- Zmieniliśmy bardzo dużo. W spółkach skarbu państwa zmniejszyliśmy zarobki prezesów i członków zarządów. Zmniejszyliśmy również odprawy, które czasami były kilkumilionowe. Zatrudniamy osoby, które gwarantują, że spółki dobrze prosperują - stwierdził w programie "Jeden na jeden" marszałek Senatu Stanisław Karczewski, odpowiadając na pytanie internautki, która zwróciła uwagę, że pracę w spółkach skarbu państwa otrzymują członkowie Prawa i Sprawiedliwości.

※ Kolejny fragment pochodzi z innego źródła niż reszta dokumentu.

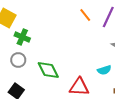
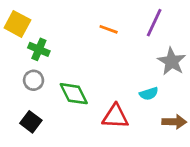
orange line: (85, 15) -> (109, 29), moved, turned -32

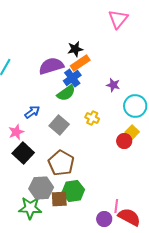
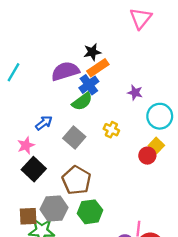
brown square: (59, 199) -> (28, 216), moved

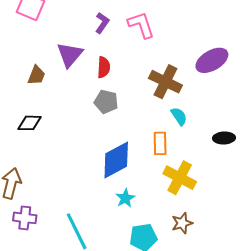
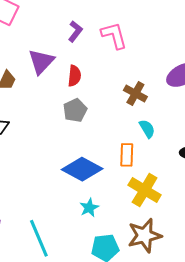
brown cross: (165, 82) -> (135, 93), size x0.7
gray pentagon: (106, 102) -> (75, 110), turned 30
blue diamond: (116, 160) -> (82, 169), turned 54
brown star: (182, 223) -> (145, 236), size x1.6

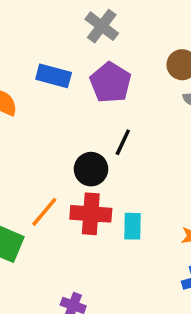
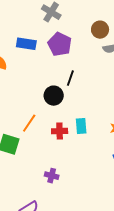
red cross: (91, 214) -> (60, 131), moved, size x0.7

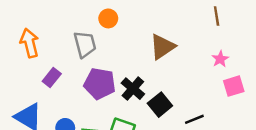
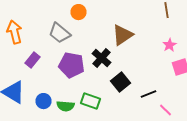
gray trapezoid: (85, 44) -> (60, 33), turned 145
black cross: (133, 89) -> (102, 58), moved

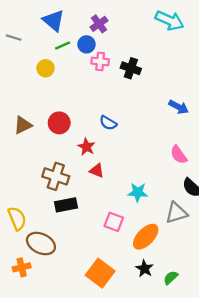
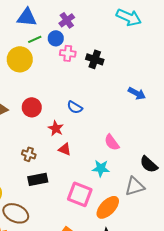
blue triangle: (53, 20) -> (27, 17), turned -35
yellow circle: (46, 68) -> (20, 59), size x1.6
pink semicircle: (179, 155) -> (112, 142), moved
brown cross: (56, 176) -> (29, 154), size x0.6
pink square: (114, 222) -> (80, 194), size x1.4

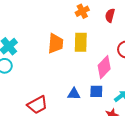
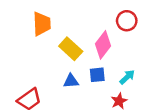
yellow rectangle: (81, 42) -> (71, 49), moved, turned -42

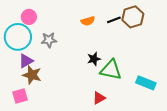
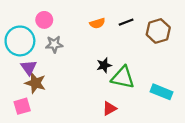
pink circle: (29, 17) -> (44, 20), moved
brown hexagon: (133, 17) -> (158, 31), moved
purple triangle: (26, 61) -> (29, 67), turned -35

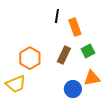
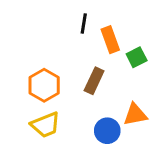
green square: (88, 51) -> (137, 57), moved
yellow trapezoid: (16, 84) -> (46, 125), moved

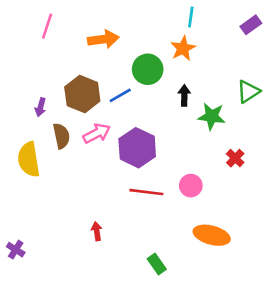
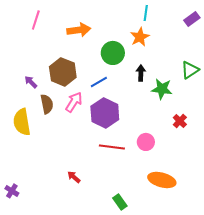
blue line: (120, 95) -> (99, 82), moved
purple arrow: (41, 107) -> (31, 82), turned 120
pink arrow: (97, 133) -> (74, 102), turned -30
red arrow: (97, 231) -> (74, 177), turned -40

"Głosowałam na PiS, bo miało być inaczej. Ale słyszę, że ciągle ktoś z partii dostaje jakąś fuchę za spore pieniądze. Czym to się różni od Platformy? A Pan Piotrowicz, to już nie mogę. Po co go trzymacie? Więcej na zagłosuję na was" - napisała na Kontakt 24 Zuzanna.
Prowadzący program Bogdan Rymanowski dopytał, czy to prawda, że Małgorzata Sadurska, dotychczasowa szefowa Kancelarii Prezydenta Andrzeja Dudy, zostanie wiceprezesem PZU.

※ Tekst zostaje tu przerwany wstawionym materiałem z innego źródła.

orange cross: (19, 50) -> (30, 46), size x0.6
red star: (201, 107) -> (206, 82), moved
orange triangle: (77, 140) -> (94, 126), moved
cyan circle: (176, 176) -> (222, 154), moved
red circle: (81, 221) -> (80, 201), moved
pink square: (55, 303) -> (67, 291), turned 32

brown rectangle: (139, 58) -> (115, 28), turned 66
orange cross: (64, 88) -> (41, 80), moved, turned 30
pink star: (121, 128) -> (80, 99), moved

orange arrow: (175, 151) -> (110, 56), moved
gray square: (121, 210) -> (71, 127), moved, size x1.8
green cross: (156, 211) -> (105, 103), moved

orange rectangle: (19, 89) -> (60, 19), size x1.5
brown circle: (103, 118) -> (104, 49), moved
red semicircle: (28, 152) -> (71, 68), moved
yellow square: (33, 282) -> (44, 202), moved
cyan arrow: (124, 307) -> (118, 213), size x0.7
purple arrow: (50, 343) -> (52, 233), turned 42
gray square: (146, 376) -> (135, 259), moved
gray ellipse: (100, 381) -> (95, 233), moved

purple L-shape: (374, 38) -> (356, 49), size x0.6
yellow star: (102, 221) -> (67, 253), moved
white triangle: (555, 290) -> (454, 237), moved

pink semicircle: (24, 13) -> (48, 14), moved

"Zmniejszyliśmy zarobki prezesów i odprawy"
- Słyszałem o tej informacji, ale nie rozmawialiśmy na ten temat z prezydentem - odpowiedział marszałek Senatu.
I dodał: - Zmieniliśmy bardzo dużo. W spółkach skarbu państwa zmniejszyliśmy zarobki prezesów i członków zarządów. Zmniejszyliśmy również odprawy, które czasami były kilkumilionowe. Zatrudniamy osoby, które gwarantują, że spółki dobrze prosperują.

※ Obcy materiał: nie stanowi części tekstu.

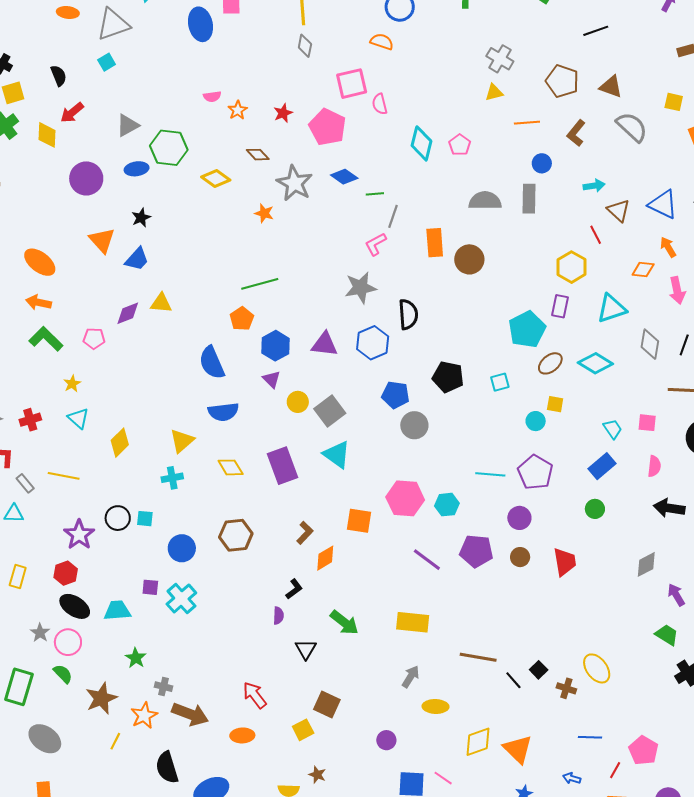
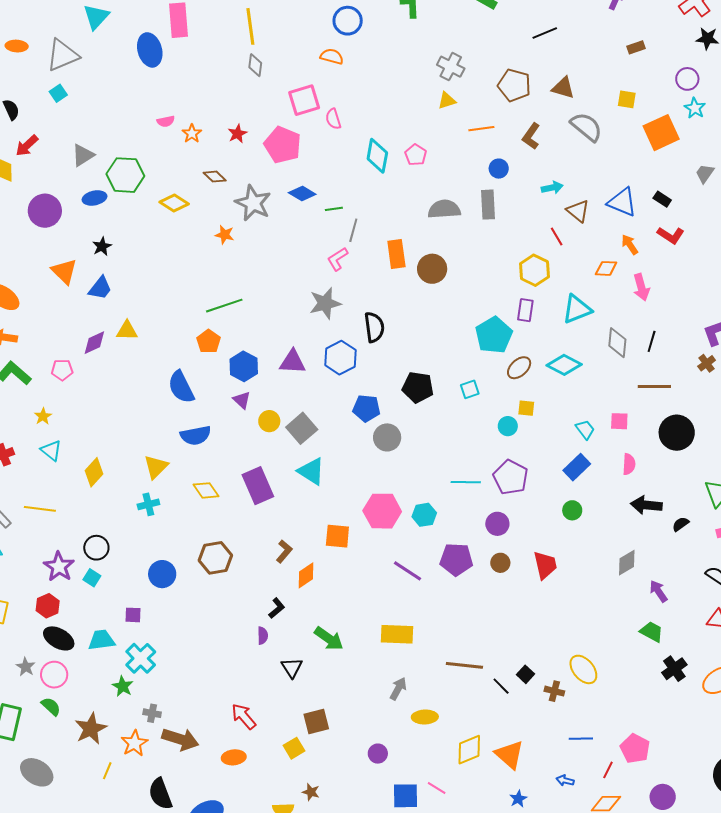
cyan square: (145, 519) -> (92, 578), moved, turned 30
cyan cross: (181, 598) -> (141, 658), moved
brown square: (327, 705) -> (316, 721), turned -36

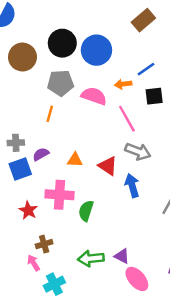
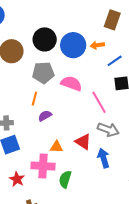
brown rectangle: (143, 20) -> (112, 20), turned -30
orange arrow: (123, 84) -> (97, 45), moved
purple semicircle: (41, 154) -> (45, 116), moved
orange triangle: (75, 160) -> (56, 147), moved

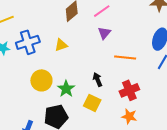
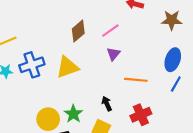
yellow triangle: (61, 45) -> (67, 67), size x1.6
yellow circle: (41, 80) -> (48, 119), moved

Karczewski odpowiedział też na pytanie, czy Małgorzata Sadurska byłaby dobrym fachowcem w PZU.
- Jest uczciwym politykiem, a w spółkach skarbu państwa potrzeba przede wszystkim uczciwości. W polityce również. Proszę zobaczyć, że spółki skarbu państwa za rządów Platformy Obywatelskiej miały straty finansowe. Dziwiłem się, że Polskie Linie Lotnicze LOT, mające taki wielki kapitał, notują straty, a okazuje się, że mogą mieć zyski - skomentował marszałek Senatu.